Alice Walker: My first trip to Palestine was to Gaza, in 2009, shortly after “Operation Cast Lead,” during which the Gaza strip was bombed for twenty-two days and nights, with airstrikes every twenty-seven minutes. There was enormous devastation: Over 1400 people killed, including over 300 children, and countless people, many of them children, injured and of course terrorized for the rest of their lives. I tried to get into Gaza a second time to help deliver aid but was denied entry through Egypt. This most recent visit was to the West Bank (for a TED inspired event and a few days with the Palestine Literary Festival) which friends had told us was quite different than Gaza. They were right. There was the feeling of a more intact people, though frazzled and suffering every day from racist oppression which includes witnessing the theft of their land by construction of Israel’s apartheid wall, which is amazingly huge and oppressive: simply gobbling up all the good land to be had, with the wall built right in people’s faces in many instances.

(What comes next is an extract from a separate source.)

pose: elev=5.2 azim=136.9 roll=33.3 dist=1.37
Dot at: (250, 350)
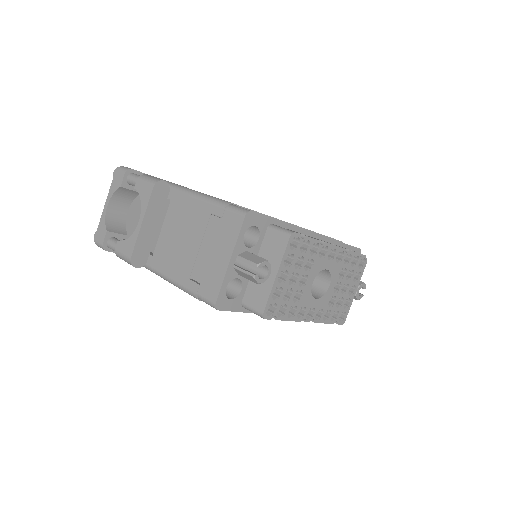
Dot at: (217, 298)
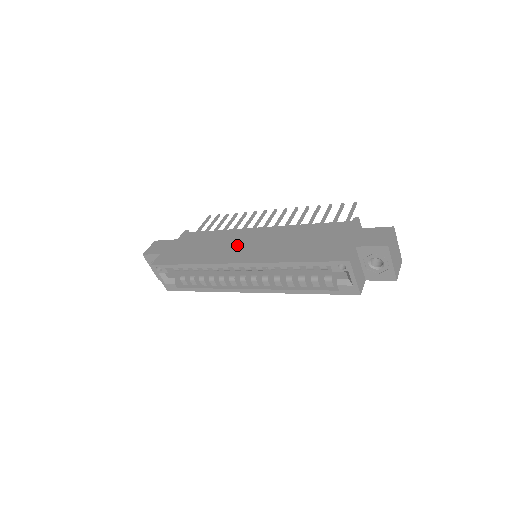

I discovered that artists everywhere are a frisky lot, that we will raise our voices and our songs and our dances and our poems in the face of any oppression, and that we will maintain apparently to our dying breath a sense of humor about the craziness of other people’s actions. This is brilliantly demonstrated in the talk by the writer Suad Amiry, (available on Youtube) who closed out the TEDxRamallah evening by talking about her experience of being put under curfew by the Israelis at the same time that she was being visited by her mother-in-law. She had everyone rolling in the aisles with this story of how important it is to see one’s dilemma, whatever it is, with humor and grit.